From the top of her building at 330 Wythe Avenue in Williamsburg, Stephanie Eisenberg can see nearly all of two boroughs: the Williamsburg bridge, the United Nations, One Hanson Place, Greenpoint’s sewage treatment plant. But she prefers to look out over Brooklyn, with its church steeples and elevated subway tracks.
It’s lucky, because her view over the East River is slated to change in 2009, when the approximately 2,400-unit New Domino condominium development breaks ground at what is now the Domino Sugar Refinery across the street. With at least four buildings rising to 30 stories or more, the 11.2-acre project will no doubt transform the waterfront.
The question is, how?
With condo sales slowing across the borough – down 38.2 percent annually in the third quarter, according to appraisal firm Miller Samuel – Ms. Eisenberg is more convinced than ever: The New Domino plans must be scrapped. As head of Save Domino, a community group, she argues the site could be put to better use, namely as the Domino Center, a sprawling cultural institution modeled after London’s contemporary art museum, the Tate Modern.
“It’s time to rethink some of these gigantic projects and look at something in a more creative way,” she said. “The last thing this city needs is another 1,800 market-rate condominiums.”
MS. EISENBERG WEARS solid shoes, with her white hair swept into a scrunchie. She was born in the Bronx, moved to Manhattan after college, then came to Greenpoint to take over her father’s metal stamping business, which he started in Queens in the 1940s.
Her involvement with Save Domino began in 2007, when she affixed those two words in giant, lighted-up letters to the side of her building. (“Save Domino” has been supplanted, until after the election, by “Vote Obama.”)
She bought 330 Wythe from a neighbor in the 1980s, when “you could be shot just walking outside at night. South Third Street was a drug supermarket.”
It was her first residential building in Brooklyn (she was a partner on a project in Soho in the 1970s), and she spent almost 20 years transforming the 16-story brick building into 75 condos that “people making $40,000 or $50,000 a year could afford.” She didn’t advertise, and “if people were asking for amenities, I was like meh,” she shrugged. “This is not a doorman community.” Instead, residents appreciate the lobby’s exposed brick, the annual Halloween party, the rudimentary wind energy system, and, of course, that view.

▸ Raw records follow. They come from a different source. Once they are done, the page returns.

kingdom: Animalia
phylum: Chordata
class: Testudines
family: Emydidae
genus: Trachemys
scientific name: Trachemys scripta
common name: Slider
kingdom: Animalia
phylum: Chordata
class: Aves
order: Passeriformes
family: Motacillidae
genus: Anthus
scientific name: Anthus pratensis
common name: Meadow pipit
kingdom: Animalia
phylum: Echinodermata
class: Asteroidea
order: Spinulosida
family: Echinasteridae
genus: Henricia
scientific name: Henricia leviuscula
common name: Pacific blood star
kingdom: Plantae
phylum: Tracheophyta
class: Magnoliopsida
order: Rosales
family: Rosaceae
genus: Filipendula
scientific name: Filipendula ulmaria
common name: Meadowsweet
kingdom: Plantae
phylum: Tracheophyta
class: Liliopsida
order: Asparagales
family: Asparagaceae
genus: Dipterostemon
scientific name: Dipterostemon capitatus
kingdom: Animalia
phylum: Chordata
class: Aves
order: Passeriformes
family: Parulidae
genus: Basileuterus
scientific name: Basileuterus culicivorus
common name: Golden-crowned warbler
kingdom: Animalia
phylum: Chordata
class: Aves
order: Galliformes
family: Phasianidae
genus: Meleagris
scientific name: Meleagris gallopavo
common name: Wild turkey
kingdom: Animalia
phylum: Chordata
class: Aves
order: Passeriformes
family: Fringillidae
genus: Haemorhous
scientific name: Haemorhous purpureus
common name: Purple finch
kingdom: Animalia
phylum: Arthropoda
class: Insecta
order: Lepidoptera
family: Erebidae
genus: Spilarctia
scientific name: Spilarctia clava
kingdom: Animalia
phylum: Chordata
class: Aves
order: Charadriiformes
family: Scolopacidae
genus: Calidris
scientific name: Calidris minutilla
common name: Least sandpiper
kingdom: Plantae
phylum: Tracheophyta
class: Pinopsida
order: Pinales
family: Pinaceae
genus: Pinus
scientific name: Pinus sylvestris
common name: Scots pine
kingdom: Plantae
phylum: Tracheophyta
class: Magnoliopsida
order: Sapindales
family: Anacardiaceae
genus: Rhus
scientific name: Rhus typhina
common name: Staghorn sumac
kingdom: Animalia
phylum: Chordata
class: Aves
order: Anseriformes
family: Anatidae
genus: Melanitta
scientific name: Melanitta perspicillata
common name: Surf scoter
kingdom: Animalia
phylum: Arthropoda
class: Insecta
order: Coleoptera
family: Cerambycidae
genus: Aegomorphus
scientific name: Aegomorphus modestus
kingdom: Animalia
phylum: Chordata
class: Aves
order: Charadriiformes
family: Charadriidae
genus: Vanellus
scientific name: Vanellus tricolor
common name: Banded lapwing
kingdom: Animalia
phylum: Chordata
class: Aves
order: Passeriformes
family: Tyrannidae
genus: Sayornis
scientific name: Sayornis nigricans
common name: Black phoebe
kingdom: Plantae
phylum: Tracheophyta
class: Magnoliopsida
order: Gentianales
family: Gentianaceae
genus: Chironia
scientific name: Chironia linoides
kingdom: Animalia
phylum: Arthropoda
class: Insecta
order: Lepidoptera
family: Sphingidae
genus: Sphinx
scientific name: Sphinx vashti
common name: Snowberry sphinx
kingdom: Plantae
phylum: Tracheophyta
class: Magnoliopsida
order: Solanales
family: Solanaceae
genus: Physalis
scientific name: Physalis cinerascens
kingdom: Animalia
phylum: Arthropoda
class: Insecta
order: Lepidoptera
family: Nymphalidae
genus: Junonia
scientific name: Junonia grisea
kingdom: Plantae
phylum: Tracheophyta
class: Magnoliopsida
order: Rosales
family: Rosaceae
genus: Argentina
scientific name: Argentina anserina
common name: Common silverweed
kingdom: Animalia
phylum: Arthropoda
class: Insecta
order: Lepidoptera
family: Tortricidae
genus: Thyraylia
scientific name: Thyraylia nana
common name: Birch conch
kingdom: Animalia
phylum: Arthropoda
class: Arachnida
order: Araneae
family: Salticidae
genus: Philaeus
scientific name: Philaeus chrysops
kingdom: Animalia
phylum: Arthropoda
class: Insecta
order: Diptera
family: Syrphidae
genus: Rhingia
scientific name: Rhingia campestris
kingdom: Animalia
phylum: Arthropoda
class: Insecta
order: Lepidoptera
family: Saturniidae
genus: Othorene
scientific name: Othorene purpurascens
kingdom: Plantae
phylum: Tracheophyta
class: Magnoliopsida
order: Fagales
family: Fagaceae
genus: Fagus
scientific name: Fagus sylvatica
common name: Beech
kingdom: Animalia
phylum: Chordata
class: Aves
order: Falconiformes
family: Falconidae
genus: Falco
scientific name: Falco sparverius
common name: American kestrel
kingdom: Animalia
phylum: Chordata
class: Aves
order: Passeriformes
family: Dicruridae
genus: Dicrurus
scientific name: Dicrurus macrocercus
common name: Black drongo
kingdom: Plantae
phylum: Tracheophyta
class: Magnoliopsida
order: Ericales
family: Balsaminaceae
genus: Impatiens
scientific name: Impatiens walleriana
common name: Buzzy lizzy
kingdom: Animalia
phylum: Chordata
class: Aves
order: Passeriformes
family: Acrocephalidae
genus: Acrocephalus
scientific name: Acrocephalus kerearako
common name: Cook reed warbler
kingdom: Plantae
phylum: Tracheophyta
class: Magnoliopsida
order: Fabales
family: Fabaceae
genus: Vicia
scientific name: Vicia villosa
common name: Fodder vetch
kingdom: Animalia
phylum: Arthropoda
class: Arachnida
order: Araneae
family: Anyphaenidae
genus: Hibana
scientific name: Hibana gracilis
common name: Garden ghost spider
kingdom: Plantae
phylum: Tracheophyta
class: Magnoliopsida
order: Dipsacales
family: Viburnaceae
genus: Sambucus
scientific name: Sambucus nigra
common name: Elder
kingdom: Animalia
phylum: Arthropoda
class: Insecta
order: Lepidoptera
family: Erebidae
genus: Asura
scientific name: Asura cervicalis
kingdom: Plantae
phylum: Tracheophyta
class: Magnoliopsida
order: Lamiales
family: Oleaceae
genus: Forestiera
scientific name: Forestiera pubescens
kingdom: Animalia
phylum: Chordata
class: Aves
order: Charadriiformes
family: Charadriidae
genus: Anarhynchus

Her plans for the Domino Center include 600,000 square feet of galleries, four acres of open space, and 200 units of affordable housing. The idea is to gather a group of art collectors who would lease space to store their art, creating public galleries without relying on public funding, and benefiting the neighborhood with jobs and tourism dollars without taxing North Brooklyn’s limited infrastructure. (The Tate, which bears an uncanny likeness to the Domino in photographs, has attracted 30 million visitors and created up to 4,000 jobs since it opened in 2000.)
“It could be a life’s work for anyone involved in this because it is a beautiful, beautiful space,” said Edward Bender, Save Domino’s online strategist. “And to bring that level of art, culture, and community-building to what is already a pretty cool neighborhood – but one that doesn’t have a central place – the impact that it could have could be just tremendous.”
Except that Save Domino doesn’t own the Refinery.
THE NEW DOMINO IS is a joint venture of the Katan Group and Community Preservation Corporation Resources, the for-profit development arm of a non-profit mortgage lender called Community Preservation Corporation, which develops affordable housing. They purchased the site in 2004 with the aim of making 30 percent of the units affordable.
“The whole structure of this [project] is to provide 660 units for the community,” said Lloyd Kaplan, the developers’ publicist. “We’ve gone out and said that that is the basis for moving forward. We’ve said it’s non-negotiable. It’s our mission, it’s what we do. It’s at the core of what the organization stands for.”
The joint venture isn’t worried about securing financing or buyers, since, Mr. Kaplan said, the project will be “stretched out over many, many years and be built in phases over time.”
Last June, the Landmarks Preservation Commission approved a plan that would preserve the Domino Sugar sign and leave the façade of the central building intact. At this point, Save Domino is speaking with lawyers and campaigning to have more of the site landmarked. They have launched a new Web site to promote adaptive reuse. And Ms. Eisenberg insists that there are investors interested in the Domino Center, although she says they haven’t committed yet.
For the factory owner and small-time landlord, however, the main question is, what are the “dozen other things to do” with the unused factory?
“What’s wrong with New York? Why are we losing our creative edge?” she asked. “There isn’t only one way of making money.”